Your assignment —
Write out the listing exactly, from its first line through the line holding "abweichen. Preise können höher sein.", but include none of the pictures.

┏━━

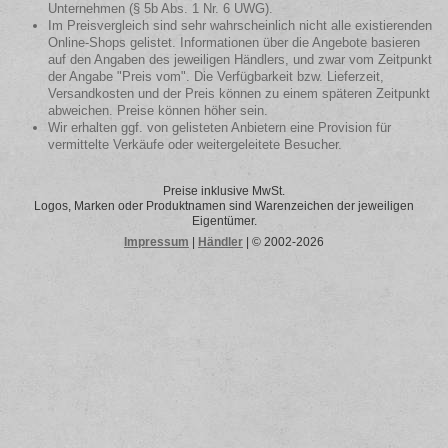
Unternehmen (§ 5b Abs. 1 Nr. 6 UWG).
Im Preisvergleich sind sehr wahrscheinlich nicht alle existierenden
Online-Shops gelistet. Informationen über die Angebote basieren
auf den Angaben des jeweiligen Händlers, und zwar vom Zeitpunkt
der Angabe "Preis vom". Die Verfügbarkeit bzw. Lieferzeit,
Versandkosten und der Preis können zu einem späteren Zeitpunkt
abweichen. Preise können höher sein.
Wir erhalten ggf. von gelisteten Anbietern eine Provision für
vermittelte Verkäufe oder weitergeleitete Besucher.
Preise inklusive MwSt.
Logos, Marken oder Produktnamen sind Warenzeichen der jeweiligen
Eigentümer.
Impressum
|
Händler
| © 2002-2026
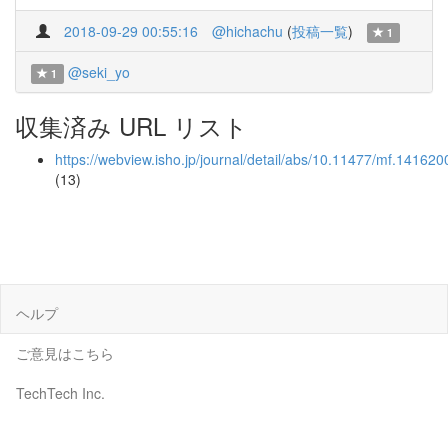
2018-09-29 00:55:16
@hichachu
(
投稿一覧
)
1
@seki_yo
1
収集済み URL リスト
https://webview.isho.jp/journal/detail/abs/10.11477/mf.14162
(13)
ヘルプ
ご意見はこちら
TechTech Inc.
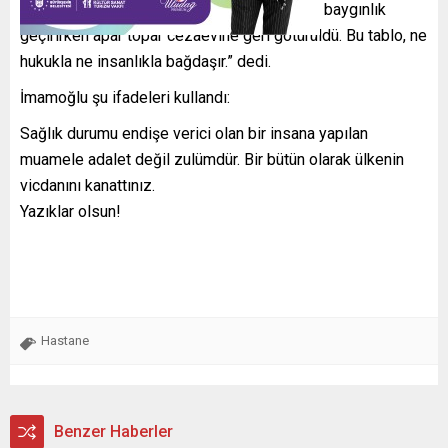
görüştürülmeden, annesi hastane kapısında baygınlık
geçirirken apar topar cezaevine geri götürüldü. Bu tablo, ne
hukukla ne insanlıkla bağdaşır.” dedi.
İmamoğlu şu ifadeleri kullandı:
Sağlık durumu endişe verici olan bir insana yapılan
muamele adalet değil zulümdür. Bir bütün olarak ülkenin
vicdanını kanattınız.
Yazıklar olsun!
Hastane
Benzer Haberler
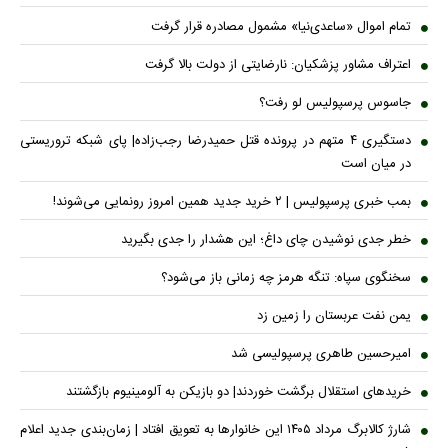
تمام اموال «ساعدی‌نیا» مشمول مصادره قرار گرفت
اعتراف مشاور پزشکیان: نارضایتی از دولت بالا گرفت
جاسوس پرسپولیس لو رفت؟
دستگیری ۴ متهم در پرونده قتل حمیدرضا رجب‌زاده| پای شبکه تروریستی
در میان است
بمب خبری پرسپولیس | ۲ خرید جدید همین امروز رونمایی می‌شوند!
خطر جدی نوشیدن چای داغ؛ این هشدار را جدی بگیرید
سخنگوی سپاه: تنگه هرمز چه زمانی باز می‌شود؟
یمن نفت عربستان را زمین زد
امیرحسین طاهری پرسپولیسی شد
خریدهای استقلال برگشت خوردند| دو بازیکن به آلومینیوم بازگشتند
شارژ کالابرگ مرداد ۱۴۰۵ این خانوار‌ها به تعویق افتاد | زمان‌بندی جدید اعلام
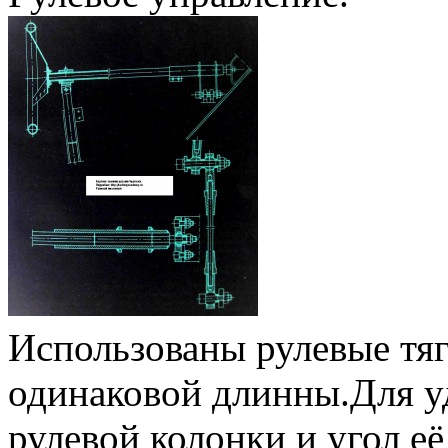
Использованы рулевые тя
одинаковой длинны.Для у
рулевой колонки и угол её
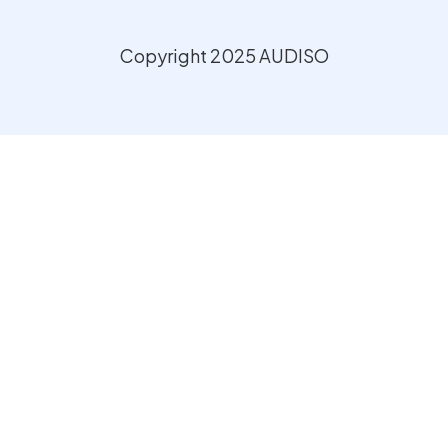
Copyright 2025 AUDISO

┗━━

Result —
Unternehmen (§ 5b Abs. 1 Nr. 6 UWG).
Im Preisvergleich sind sehr wahrscheinlich nicht alle existierenden
Online-Shops gelistet. Informationen über die Angebote basieren
auf den Angaben des jeweiligen Händlers, und zwar vom Zeitpunkt
der Angabe "Preis vom". Die Verfügbarkeit bzw. Lieferzeit,
Versandkosten und der Preis können zu einem späteren Zeitpunkt
abweichen. Preise können höher sein.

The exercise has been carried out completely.